Now I am not a "foodie", but even I can appreciate the incredible, delicious "pintxos", the small portions of various dishes, often stacked on pieces of bread.  What an array of "open-faced sandwiches" from which to choose for lunch, from a huge selection of restaurants in the old town!

Now I had to decide:  head back to France, or continue south in Basque Country Spain for a little more than an hour, to hit a bucket list item:  the Guggenheim Museum in Bilbao, the architectural icon designed by Frank Gehry?  Ah....no contest.... ;)

...and then the drive back through the Pyrenees, to St Jean...  I did the whole drive myself, no maps, no GPS -- just great roads and great signage!  :)

DAY 3:  Today I was going to explore more of the interior of French Basque country -- some of the small towns.  Out of St. Jean, first stop was Ascain, where I bought a long, white traditional Basque white linen dress/robe at the "brocante" pictured (but it wasn't second-hand, so more of a "boutique" than a "brocante"):

I went through Col de Saint Ignac and right past its tourist train to La Rhune (in the mountains) as fast as I could because SO crowded with tourists, stopping along the curving, mountain route for some views that appealed to me:

...and then into the town of Sare...

I was captivated by the cemetery (as I often am), its workers, and its adjacent church.  

There was a family also looking at the tombstones, and the woman was saying she'd never seen a decoration like this one, with the beading and flowers behind glass:

Church interior

Final stop - "Arnaga", the estate in Cambo les-Bains of Edmond Rostand, poet/writer/playwright, who wrote "Cyrano de Bergerac" and "Chanticleer" (hence the big bird costumes!)

The formal French gardens in the front of the property...
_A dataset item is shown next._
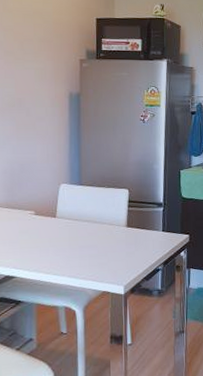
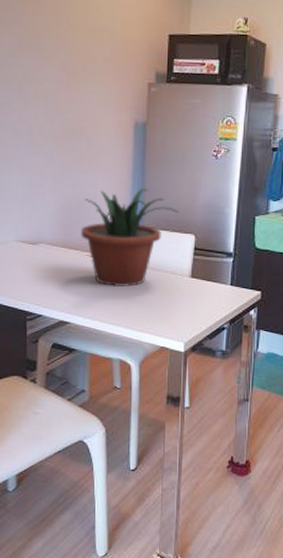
potted plant: none [23,151,113,241] -> present [80,188,179,288]

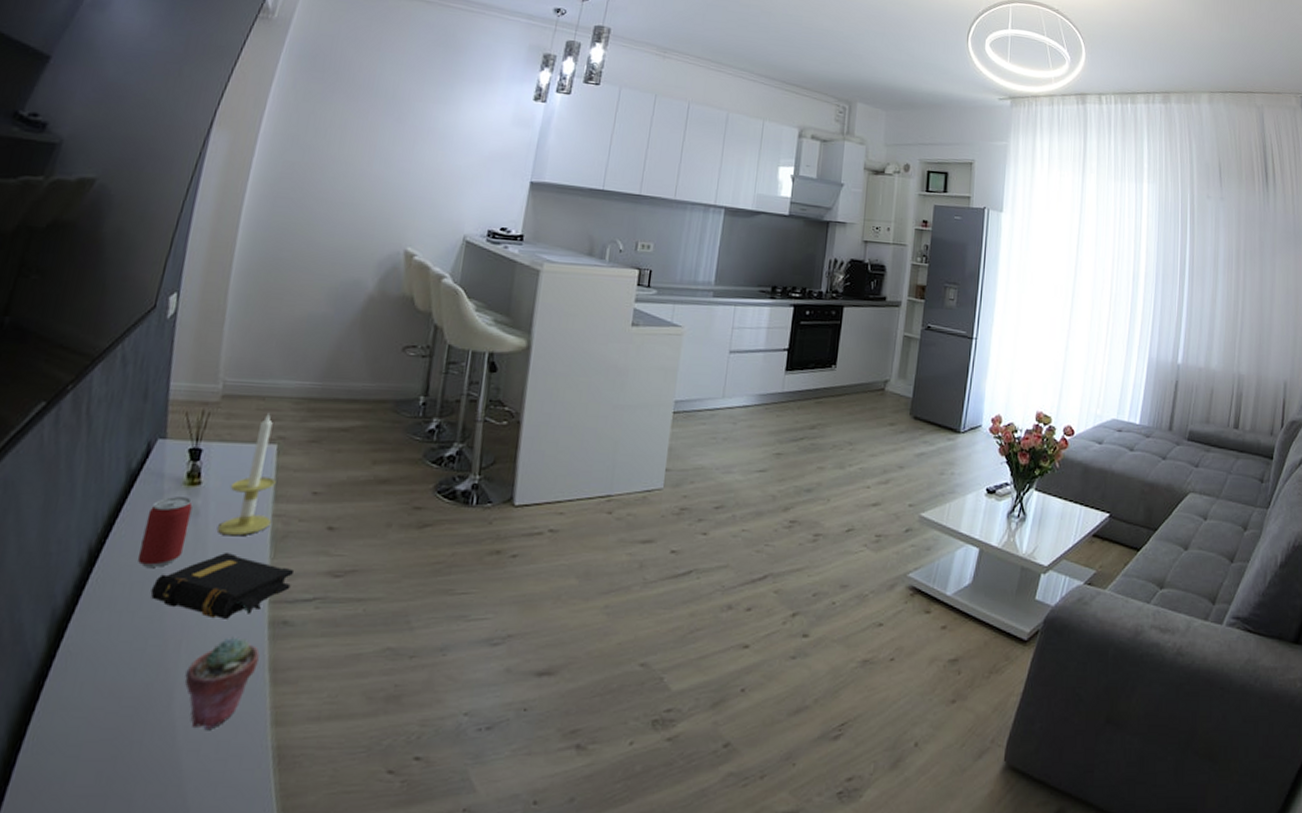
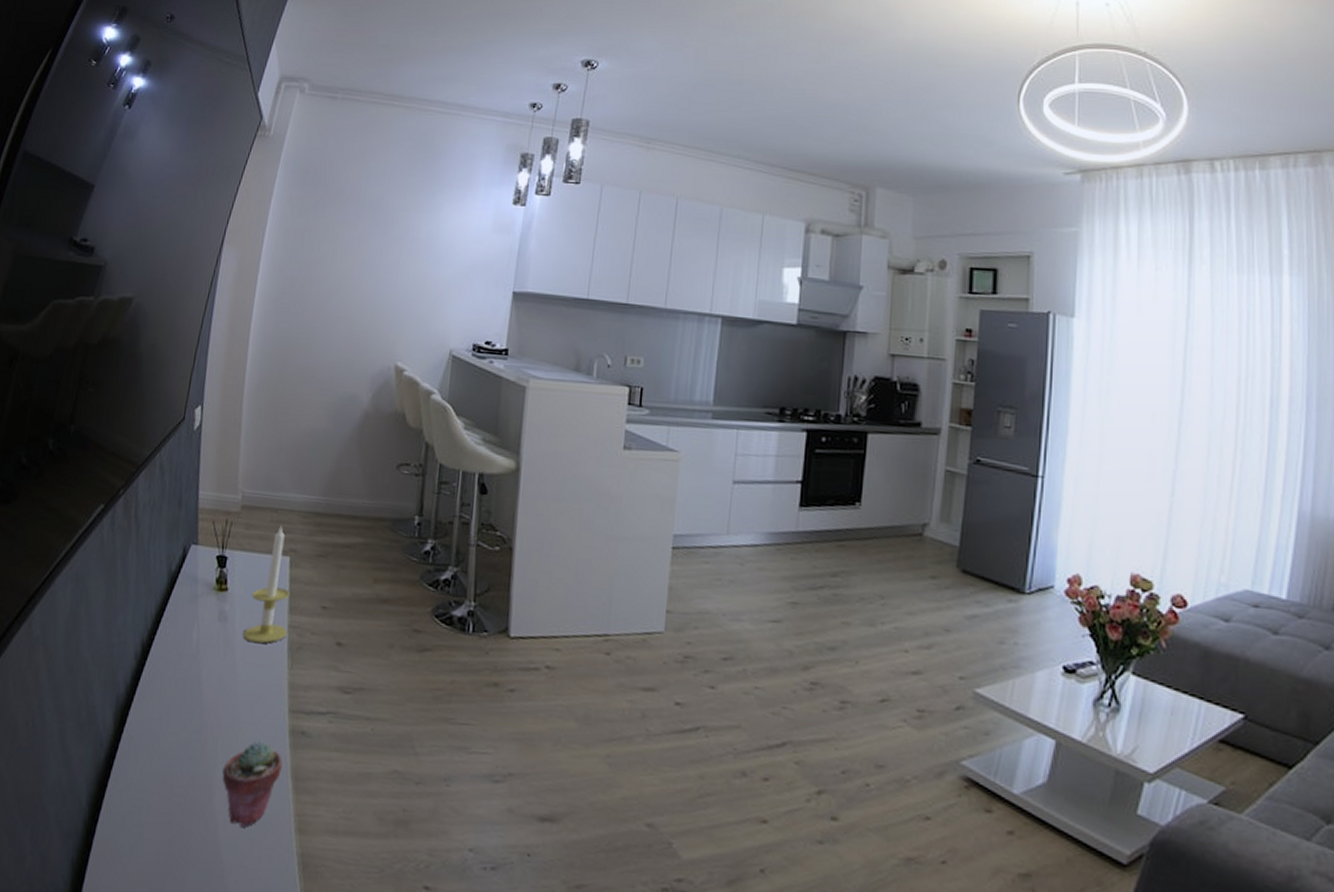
beer can: present [138,497,193,567] -> none [180,600,222,667]
book: present [151,551,295,619] -> none [191,658,310,723]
...and the less formal, "English" gardens in the back.
Rostand was, above all, a man of the theatre -- and his home certainly reflected that!

Rostand suffered from terrible depression, which finally drove his longtime wife Rosemonde Gérard into the arms of another man, with whom she stayed for 20 years.  Edmond also found someone else, a young actress, but he continued to suffer from depression and moved into this tiny bedroom to spend most of his time.  (Boy, bet that young actress was NOT pleased!)

These are the rooms of Rosemonde Gérard, Edmund's wife -- a writer and poet who gave up her very promising career to help her husband with his.  She is perhaps best known for coining the phrase "Plus que hier, moins que demain" (more than yesterday less than tomorrow"), which she wrote to Rostand in full as:

"Car, vois-tu, chaque jour je t'aime davantage,
Aujourd'hui plus qu'hier et bien moins que demain".

Because, you see, every day I love you more -- 
today more than yesterday and even less than tomorrow.

What I particularly like, is the sentiment of this  plaque posted at the front door (my translation):

"You who come, partake in our pale light and be seated at the banquet 
of the changing horizons, entering only with your heart, 
bringing in nothing of the world (outside), and speaking not of what others say."  
-- Edmond Rostand for Arnaga

A la prochaine -- 



  1. Great trip and travelog. Arnaga is reminiscent of Versailles - similar timeframe?